Aujourd'hui, nous sommes dans le train pour Tachkent, la capitale Ouzbèke. Nous venons de visiter en une dizaine de jours les trois villes jadis au centre de l'ancienne route de la soie : Samarcande, Boukhara et Khiva. On est parti à 19h32 et on arrivera vers midi demain. Je n'ai pas d'heure exacte à communiquer, mes expériences polonaises et transsibérienne ne me laissent aucun doute, les trains de l'ancienne Union Soviétique ne sont jamais à l'heure. "Que vient faire l'ex URSS ici?"... Il faut savoir que l'Asie Centrale à un lien fort avec la Russie depuis le 18eme Siècle avec notamment du marchandage d'esclaves (spécialité de la région de Khiva). En 1918, toute la région (et ces petits pays que tu connaîtras bientôt comme ta poche) se fait bouffer par la révolution bolchévique et devient la RÉPUBLIQUE SOVIÉTIQUE ET SOCIALE DU TURKESTAN (RSS). Ils ont vécu sous tutelle russe pendant un moment, jusqu'en 1992 en fait, date de la création de la nation de l'Ouzbékistan. Ils se détachent petit à petit de la Russie mais aujourd'hui la plupart des infrastructures sont anciennement russes, les trains, les voitures et les immeubles principalement. La nourriture a également un accent russe avec ses soupes à l'aneth et à la pomme de terre ou ses raviolis. C'est grâce aux russes si on ne mange pas que de ce satané mouton. Plus important, les russes sont aussi responsables de la plupart des rénovations des sites plus ou moins anciens. Parmi eux, on peut citer le Registon de Samarcande, un des plus beaux monuments d'Asie Centrale et sûrement le plus impressionnant. C'est le truc musulman que tu verras sur la majorité des guides ou si tu tapes "Ouzbékistan" ou "route de la soie" sur Google.

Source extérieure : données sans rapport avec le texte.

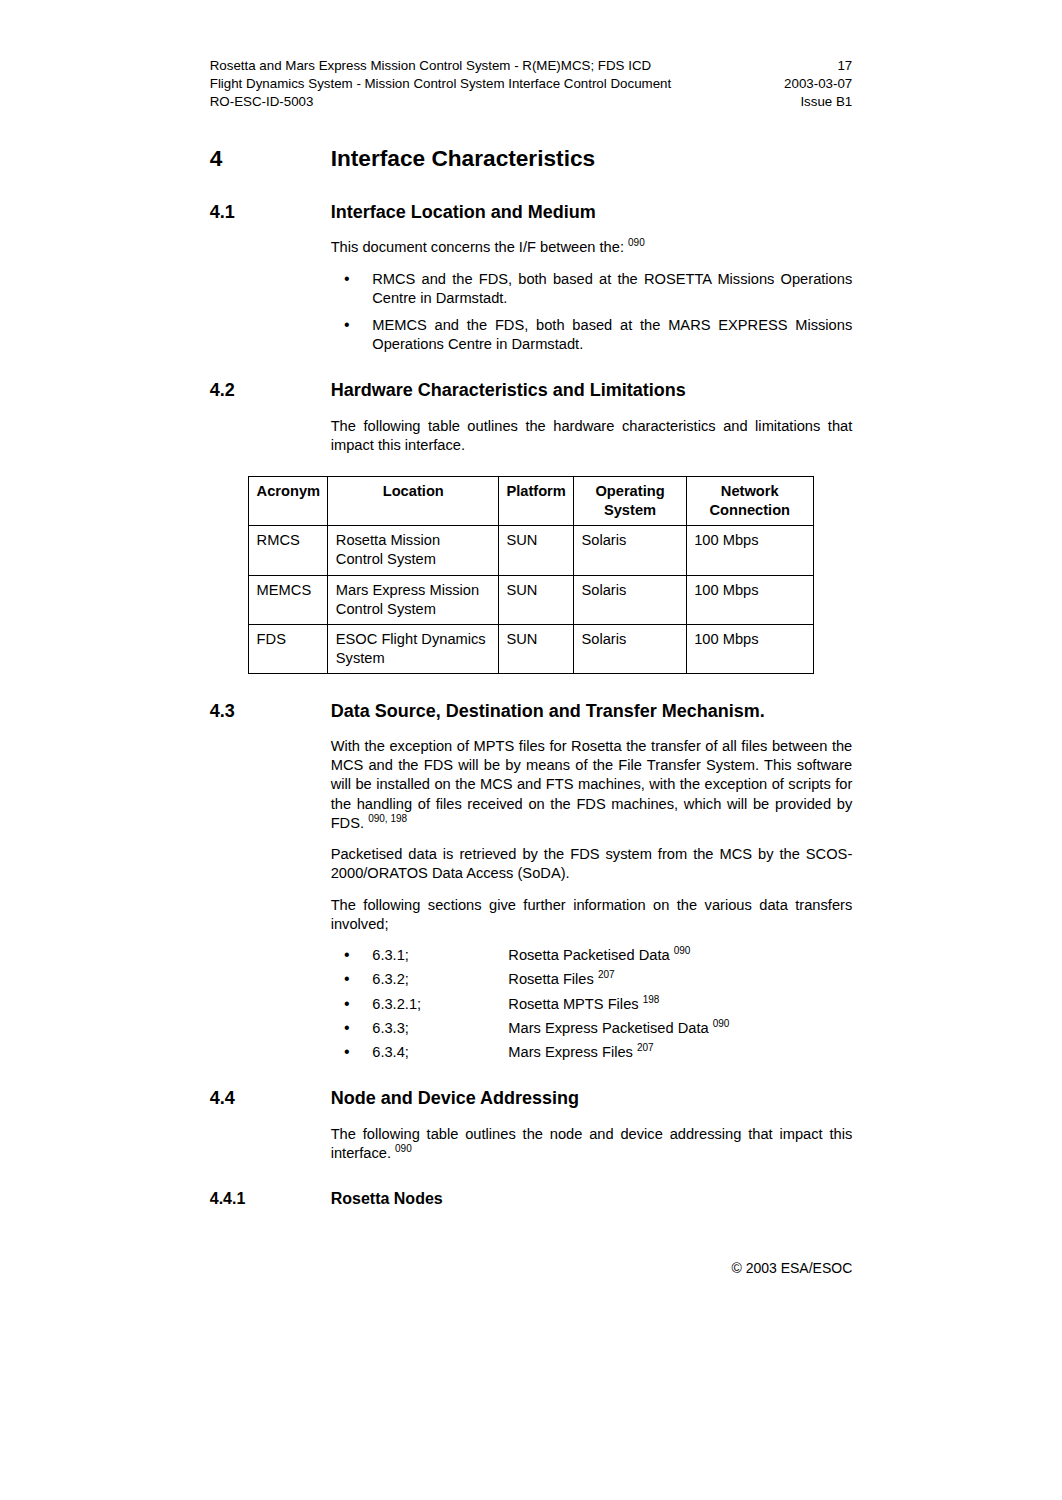Rosetta and Mars Express Mission Control System - R(ME)MCS; FDS ICD
Flight Dynamics System - Mission Control System Interface Control Document
RO-ESC-ID-5003
17
2003-03-07
Issue B1
4 Interface Characteristics
4.1 Interface Location and Medium
This document concerns the I/F between the: 090
RMCS and the FDS, both based at the ROSETTA Missions Operations Centre in Darmstadt.
MEMCS and the FDS, both based at the MARS EXPRESS Missions Operations Centre in Darmstadt.
4.2 Hardware Characteristics and Limitations
The following table outlines the hardware characteristics and limitations that impact this interface.
| Acronym | Location | Platform | Operating System | Network Connection |
| --- | --- | --- | --- | --- |
| RMCS | Rosetta Mission Control System | SUN | Solaris | 100 Mbps |
| MEMCS | Mars Express Mission Control System | SUN | Solaris | 100 Mbps |
| FDS | ESOC Flight Dynamics System | SUN | Solaris | 100 Mbps |
4.3 Data Source, Destination and Transfer Mechanism.
With the exception of MPTS files for Rosetta the transfer of all files between the MCS and the FDS will be by means of the File Transfer System. This software will be installed on the MCS and FTS machines, with the exception of scripts for the handling of files received on the FDS machines, which will be provided by FDS. 090, 198
Packetised data is retrieved by the FDS system from the MCS by the SCOS-2000/ORATOS Data Access (SoDA).
The following sections give further information on the various data transfers involved;
6.3.1; Rosetta Packetised Data 090
6.3.2; Rosetta Files 207
6.3.2.1; Rosetta MPTS Files 198
6.3.3; Mars Express Packetised Data 090
6.3.4; Mars Express Files 207
4.4 Node and Device Addressing
The following table outlines the node and device addressing that impact this interface. 090
4.4.1 Rosetta Nodes
© 2003 ESA/ESOC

Samarcande, Boukhara et Khiva sont, à l'image du pays, à forte tendance musulmane. On y trouve un patrimoine riche en mosquées de toutes les tailles, d'une multitude de minarets toujours plus haut et des madrasas plus ou moins récents. Pour expliquer brièvement, un minaret c'est une tour avec un mec en haut qui chantonne la prière, et un madrasa c'est une sorte de résidence étudiante Coranique. Je te vois venir avec des enfants-soldats dans ta tête, lâche TF1 et détends-toi, c'est un peu comme une licence avec une spécialisation Islam. Après tu peux continuer et faire médecine ou droit si tu veux. D'ailleurs on va tout de suite enlever les petites craintes qu'auront certains. La région est sûre! Ça finit en "Stan" mais ce n'est pas la guerre, le gouvernement bien qu'autoritaire et répréhensible sur bien des points, surveille fortement la montée de toute forme d'extrêmisme quelconque. Les frontières du pays sont grandes ouvertes désormais, les tensions avec les pays voisins se dissipent petit à petit. Notamment avec le Tadjikistan et le Kirghizistan. Personnellement, ce que nous retenons c'est surtout des gamins dans les rues, des fois plusieurs dizaines, de cinq, six, dix, quinze ans... Allant à l'école seuls, traînant dehors le soir, jouant sans soucis. Nous retenons également l'accueil des gens, chez eux, dans la rue, toujours à t'aider, t'aborder, rigoler, se moquer gentiment de toi. L'Ouzbèk n'est pas timide comme le Kirghize, il vient à ta rencontre, te sollicite, il fait sauter toute réticence ou hésitation en toi. Malgré le monde qui séparent nos vies, leurs visages marqués, ridés, usés par le vent, l'hiver glaçant et l'été brûlant, leur dents dorées, ils offrent tout ce qu'ils peuvent offrir, nourritures, trajet, hébergement, conseils et toujours avec le sourire. Un des regrets, pour nous, restera de n'avoir rien emporté de chez nous en retour, le crève-coeur! On a rencontré un voyageur au Kirghizistan qui avait acheté des replicas en porte-clé de la tour Eiffel pour offrir aux gens. Quelle bonne idée ! Je ne sais pas si je prendrai la même babiole mais l'idée très certainement.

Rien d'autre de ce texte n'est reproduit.